The goal of the television — Disney and others — is profit, which in itself isn't bad, Posner says. But, he adds, when their goals conflict with the goals of the citizen, the citizen's only recourse is the economic route. ~ Francis Meeker, The Nashville Banner, July 7, 1997
When growing numbers of denominations are adopting a cafeteria theology, in which members are allowed to reject the vegetable of fidelity in favor of the dessert of licentiousness, just to build the membership, it's encouraging that at least one is willing to suffer ridicule from the elites on a matter of principle. ~ Cal Thomas, June 25, 1997
Seven Ways to Impact the Magic Kingdom
Use these suggestions as a check list during the coming months:
• Write the Walt Disney Company to express your concerns about company policies and products. Let Chairman Michael Eisner know what action you are planning to take. Address your letter to:
Chairman Michael Eisner
500 S. Buena Vista Street
Burbank, CA 91521
• Identify and avoid movies and videos from Disney-owned film companies such as Touchstone, Hollywood Pictures, Caravan, and Miramax Films.

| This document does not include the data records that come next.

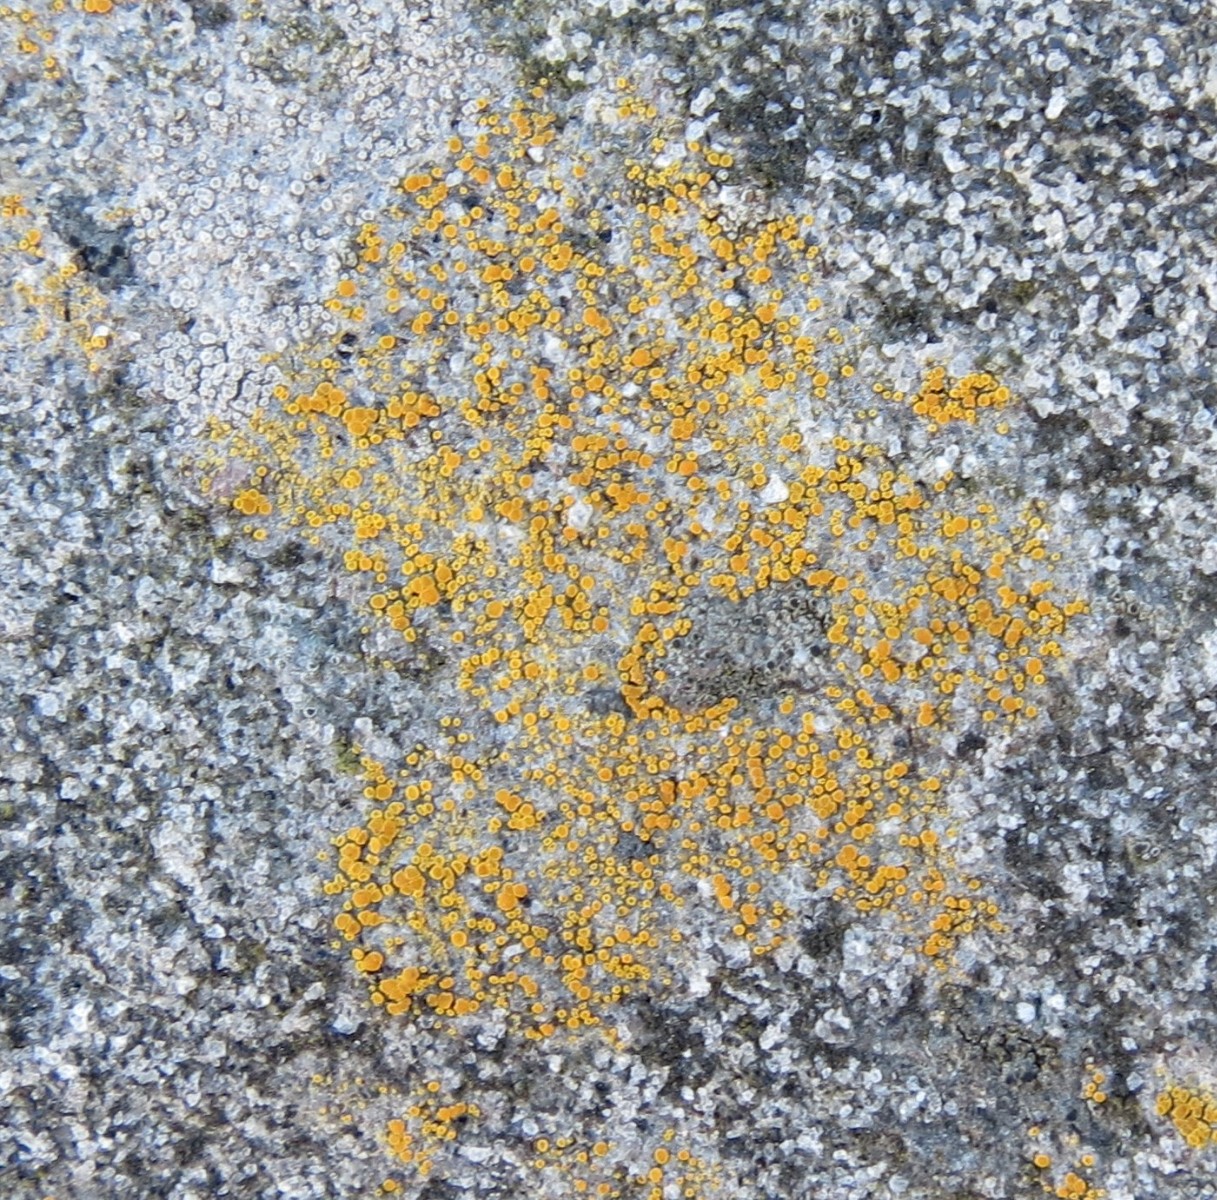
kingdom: Fungi
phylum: Ascomycota
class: Lecanoromycetes
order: Teloschistales
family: Teloschistaceae
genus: Athallia
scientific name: Athallia holocarpa
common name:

• Choose vacation theme parks other than Disney World in Orlando, Florida, and Disneyland in Anaheim, California. Let Chairman Michael Eisner know your intention.
• Avoid watching ABC. Let your local ABC affiliate and their advertisers know why.
• Find alternatives to Disney animated movies and videos. Contact local video stores or Christian bookstores for other family-friendly titles.
• Cancel the Disney Channel and ESPN. Let your cable company know why.
• Pray for the salvation of Michael Eisner and other entertainment industry heads. Policies such as those at Disney reflect spiritual problems at the top.
A Disney "No Show"
Disney's executive vice president for corporate affairs pulled out of a meeting he had scheduled July 23 with pro-family organizations critical of the company's productions and policies. Following the meeting, representatives of Concerned Women for America announced the organization was joining the boycott. A spokesman for King for America Inc. — an Atlanta-based civil rights organization founded by Alveda King, niece of late civil rights leader Martin Luther King Jr. — said it will seek to bring other civil rights groups into the effort.
Focus on the Family and Family Research Council — organizations which rarely participate in formal boycotts — said they will consider participation in this case. It is "very likely" Focus' support of the boycott will increase, spokesman Mark Maddox said.